[[ Input material open ]]

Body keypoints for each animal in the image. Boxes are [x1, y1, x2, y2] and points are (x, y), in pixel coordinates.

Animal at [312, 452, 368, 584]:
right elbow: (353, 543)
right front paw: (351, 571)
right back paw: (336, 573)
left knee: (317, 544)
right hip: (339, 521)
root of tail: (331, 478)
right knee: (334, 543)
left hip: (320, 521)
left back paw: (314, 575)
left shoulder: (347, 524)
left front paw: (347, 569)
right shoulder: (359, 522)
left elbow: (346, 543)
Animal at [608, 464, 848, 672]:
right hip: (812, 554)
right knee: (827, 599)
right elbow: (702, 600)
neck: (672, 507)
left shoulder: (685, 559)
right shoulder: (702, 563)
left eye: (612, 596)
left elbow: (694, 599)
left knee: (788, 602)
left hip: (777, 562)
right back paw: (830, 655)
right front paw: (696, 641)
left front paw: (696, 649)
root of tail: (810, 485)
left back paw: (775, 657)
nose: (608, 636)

[[ Input material closed ]]
[[ Input material open ]]

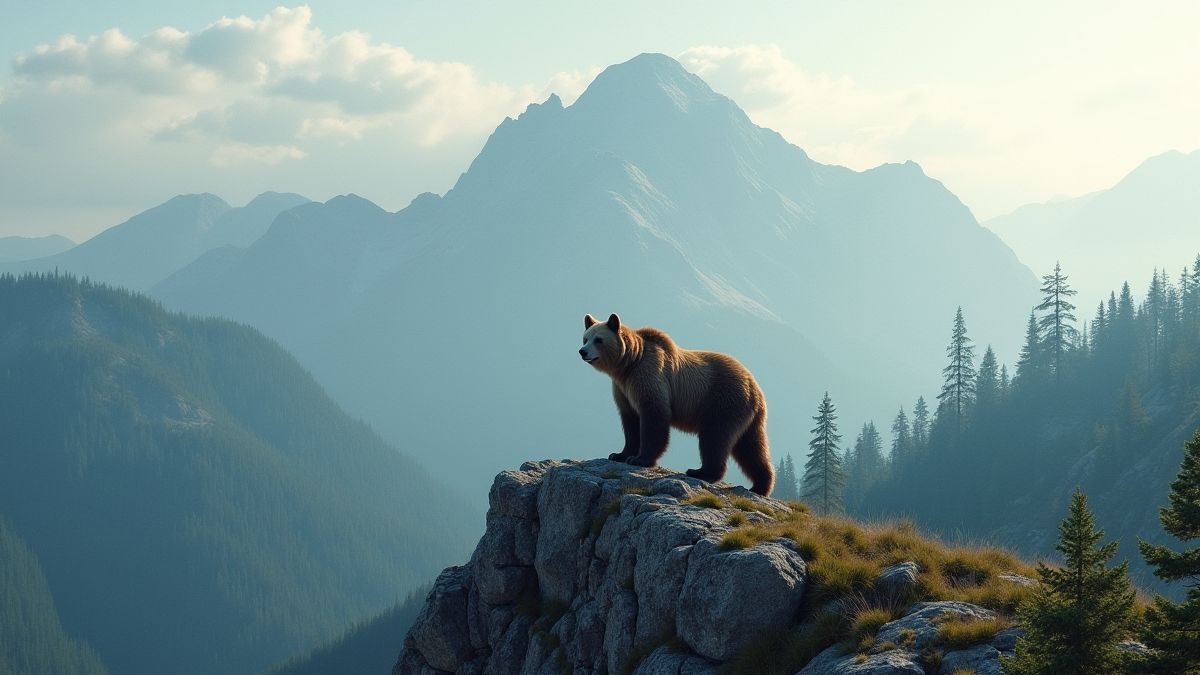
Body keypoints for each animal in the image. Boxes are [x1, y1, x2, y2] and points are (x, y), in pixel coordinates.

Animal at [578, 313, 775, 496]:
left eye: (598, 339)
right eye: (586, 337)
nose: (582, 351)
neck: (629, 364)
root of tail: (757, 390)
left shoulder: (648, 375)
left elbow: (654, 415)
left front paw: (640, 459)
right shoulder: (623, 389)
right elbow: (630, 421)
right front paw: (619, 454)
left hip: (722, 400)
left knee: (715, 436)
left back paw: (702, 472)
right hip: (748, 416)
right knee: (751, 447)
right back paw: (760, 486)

[[ Input material closed ]]

Try it: All that should be written out is the stretch of lines above between the one holding "left hip: (777, 562)" and the one holding "nose: (608, 636)", inclusive, exactly as given.

Your solution:
left hip: (777, 562)
right back paw: (830, 655)
right front paw: (696, 641)
left front paw: (696, 649)
root of tail: (810, 485)
left back paw: (775, 657)
nose: (608, 636)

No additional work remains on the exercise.